Daily Stormer
August 27, 2015
No one ever could have seen this coming.
Some 17 rabbis from New Jersey have joined the NAACP’s Journey for Justice, an 860-mile march from Selma, Ala., to Washington, DC, commemorating the 50th anniversary of the passage of the Voting Rights Act and setting the agenda for civil rights moving forward.
A Torah scroll donated by Temple Sinai in Chicago has accompanied the march for the entire route.
Over 150 rabbis signed up to participate on legs of the march, which began Aug. 1 and will conclude in Washington with a rally on Sept. 16. Participants walk approximately 20 miles each day.
The NJ contingent of rabbis included Philip Bazeley of Anshe Emeth Memorial Temple in New Brunswick, Marc Kline of Monmouth Reform Temple in Tinton Falls, David Levy of Temple Shalom in Succasunna, Greg Litcofsky of Temple Emanu-El of West Essex in Livingston, and Laurence Malinger of Temple Shalom in Aberdeen.
Rabbi Joel Abraham of Temple Sholom in Scotch Plains signed up but illness prevented his participation.
The rabbis, all affiliated with the Reform movement, responded to a call from the Religious Action Center, the movement’s policy arm, and other Reform affiliates. The RAC is the only religious organization among the NAACP’s partners for the march.
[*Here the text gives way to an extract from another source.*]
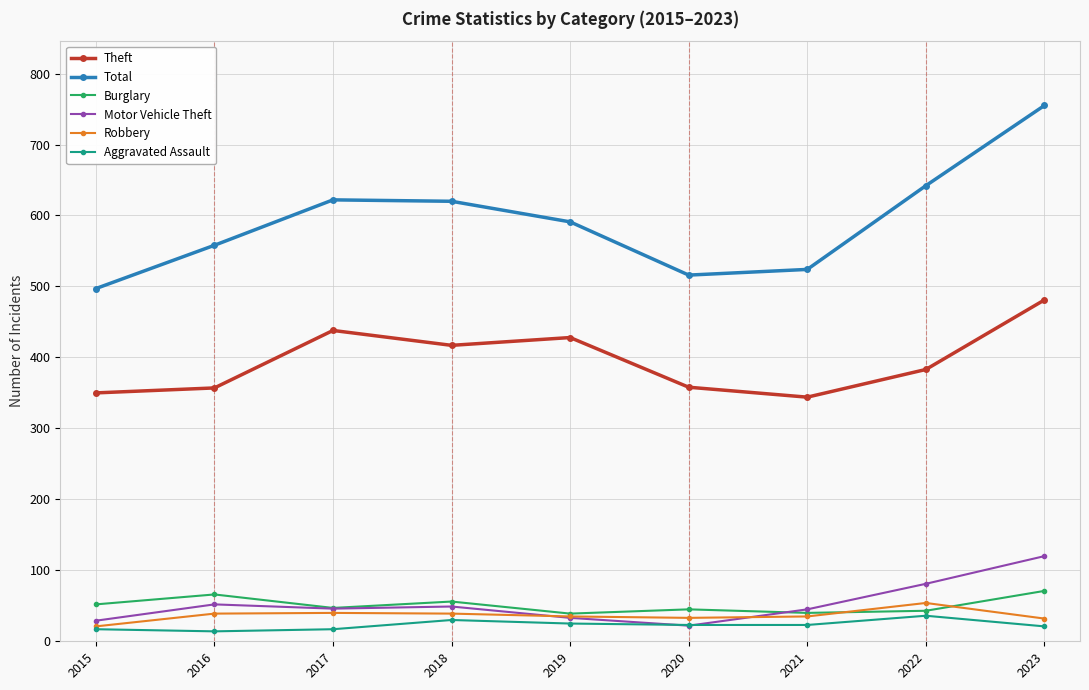

Does the chart display data point markers on the line(s)?

Yes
Most of the local rabbis signed on as soon as they heard about it. “I didn’t think twice. I just said yes,” said Levy, who marched on Aug. 21. “It’s just a central part of the Jewish psyche. We are partners with God in repairing the world, and when the call comes, we are supposed to say yes.”
But he also had a personal reason to march. His father, as a refugee escaping the Holocaust, was helped by random people on his own journey to freedom. “He wouldn’t be alive today if those people had not decided to take a chance and reach out to help him. The only way we can repay them is to pay it forward,” Levy said.